### What you are asked to do
For this exercise, transcribe all the entries exactly as given and omit the images.

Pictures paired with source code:
+===+

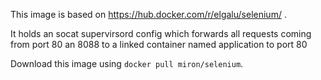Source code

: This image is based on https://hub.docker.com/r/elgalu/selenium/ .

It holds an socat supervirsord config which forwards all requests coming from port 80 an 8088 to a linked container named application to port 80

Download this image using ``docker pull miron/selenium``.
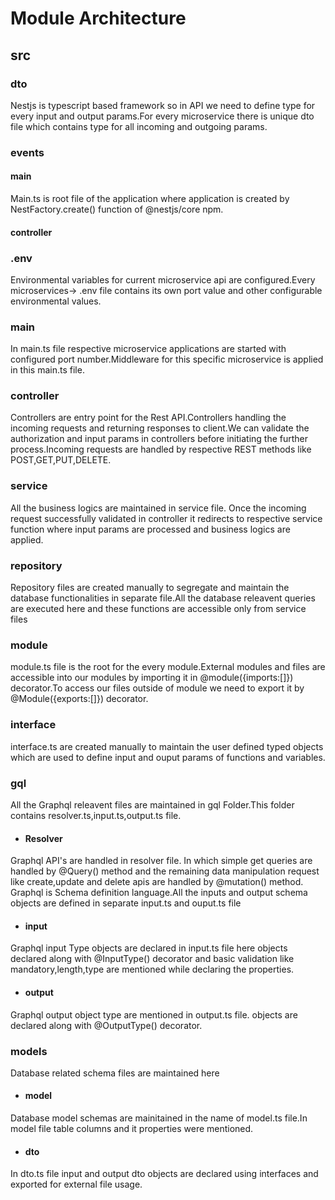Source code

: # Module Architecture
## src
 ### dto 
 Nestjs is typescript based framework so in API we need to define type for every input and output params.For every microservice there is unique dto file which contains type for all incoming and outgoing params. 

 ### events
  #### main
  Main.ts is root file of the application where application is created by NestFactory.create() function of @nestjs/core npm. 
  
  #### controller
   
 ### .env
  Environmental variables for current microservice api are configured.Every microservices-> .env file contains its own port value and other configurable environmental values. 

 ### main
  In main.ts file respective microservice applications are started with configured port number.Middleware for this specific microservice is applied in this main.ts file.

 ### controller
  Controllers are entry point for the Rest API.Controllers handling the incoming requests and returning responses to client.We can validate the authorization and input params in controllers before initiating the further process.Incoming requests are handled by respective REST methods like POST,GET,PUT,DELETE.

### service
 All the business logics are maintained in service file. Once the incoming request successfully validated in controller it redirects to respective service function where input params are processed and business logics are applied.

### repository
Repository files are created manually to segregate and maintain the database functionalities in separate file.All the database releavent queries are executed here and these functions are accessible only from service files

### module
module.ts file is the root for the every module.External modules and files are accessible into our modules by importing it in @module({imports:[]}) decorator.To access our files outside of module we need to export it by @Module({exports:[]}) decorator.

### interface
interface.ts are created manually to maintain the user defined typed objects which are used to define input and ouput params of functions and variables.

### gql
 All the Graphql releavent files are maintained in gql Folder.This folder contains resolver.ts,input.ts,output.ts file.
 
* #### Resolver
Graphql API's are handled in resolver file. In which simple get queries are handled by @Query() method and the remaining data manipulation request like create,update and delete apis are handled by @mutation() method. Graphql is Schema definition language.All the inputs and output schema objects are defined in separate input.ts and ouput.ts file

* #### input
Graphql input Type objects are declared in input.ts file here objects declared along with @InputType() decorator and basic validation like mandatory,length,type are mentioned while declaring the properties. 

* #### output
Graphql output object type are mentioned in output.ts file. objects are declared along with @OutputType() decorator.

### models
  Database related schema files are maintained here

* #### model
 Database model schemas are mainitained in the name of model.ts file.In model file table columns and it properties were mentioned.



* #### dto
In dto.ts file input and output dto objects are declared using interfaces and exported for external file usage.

+===+

### Expected answer
Source code

: This image is based on https://hub.docker.com/r/elgalu/selenium/ .

It holds an socat supervirsord config which forwards all requests coming from port 80 an 8088 to a linked container named application to port 80

Download this image using ``docker pull miron/selenium``.
Source code

: # Module Architecture
## src
 ### dto 
 Nestjs is typescript based framework so in API we need to define type for every input and output params.For every microservice there is unique dto file which contains type for all incoming and outgoing params. 

 ### events
  #### main
  Main.ts is root file of the application where application is created by NestFactory.create() function of @nestjs/core npm. 
  
  #### controller
   
 ### .env
  Environmental variables for current microservice api are configured.Every microservices-> .env file contains its own port value and other configurable environmental values. 

 ### main
  In main.ts file respective microservice applications are started with configured port number.Middleware for this specific microservice is applied in this main.ts file.

 ### controller
  Controllers are entry point for the Rest API.Controllers handling the incoming requests and returning responses to client.We can validate the authorization and input params in controllers before initiating the further process.Incoming requests are handled by respective REST methods like POST,GET,PUT,DELETE.

### service
 All the business logics are maintained in service file. Once the incoming request successfully validated in controller it redirects to respective service function where input params are processed and business logics are applied.

### repository
Repository files are created manually to segregate and maintain the database functionalities in separate file.All the database releavent queries are executed here and these functions are accessible only from service files

### module
module.ts file is the root for the every module.External modules and files are accessible into our modules by importing it in @module({imports:[]}) decorator.To access our files outside of module we need to export it by @Module({exports:[]}) decorator.

### interface
interface.ts are created manually to maintain the user defined typed objects which are used to define input and ouput params of functions and variables.

### gql
 All the Graphql releavent files are maintained in gql Folder.This folder contains resolver.ts,input.ts,output.ts file.
 
* #### Resolver
Graphql API's are handled in resolver file. In which simple get queries are handled by @Query() method and the remaining data manipulation request like create,update and delete apis are handled by @mutation() method. Graphql is Schema definition language.All the inputs and output schema objects are defined in separate input.ts and ouput.ts file

* #### input
Graphql input Type objects are declared in input.ts file here objects declared along with @InputType() decorator and basic validation like mandatory,length,type are mentioned while declaring the properties. 

* #### output
Graphql output object type are mentioned in output.ts file. objects are declared along with @OutputType() decorator.

### models
  Database related schema files are maintained here

* #### model
 Database model schemas are mainitained in the name of model.ts file.In model file table columns and it properties were mentioned.



* #### dto
In dto.ts file input and output dto objects are declared using interfaces and exported for external file usage.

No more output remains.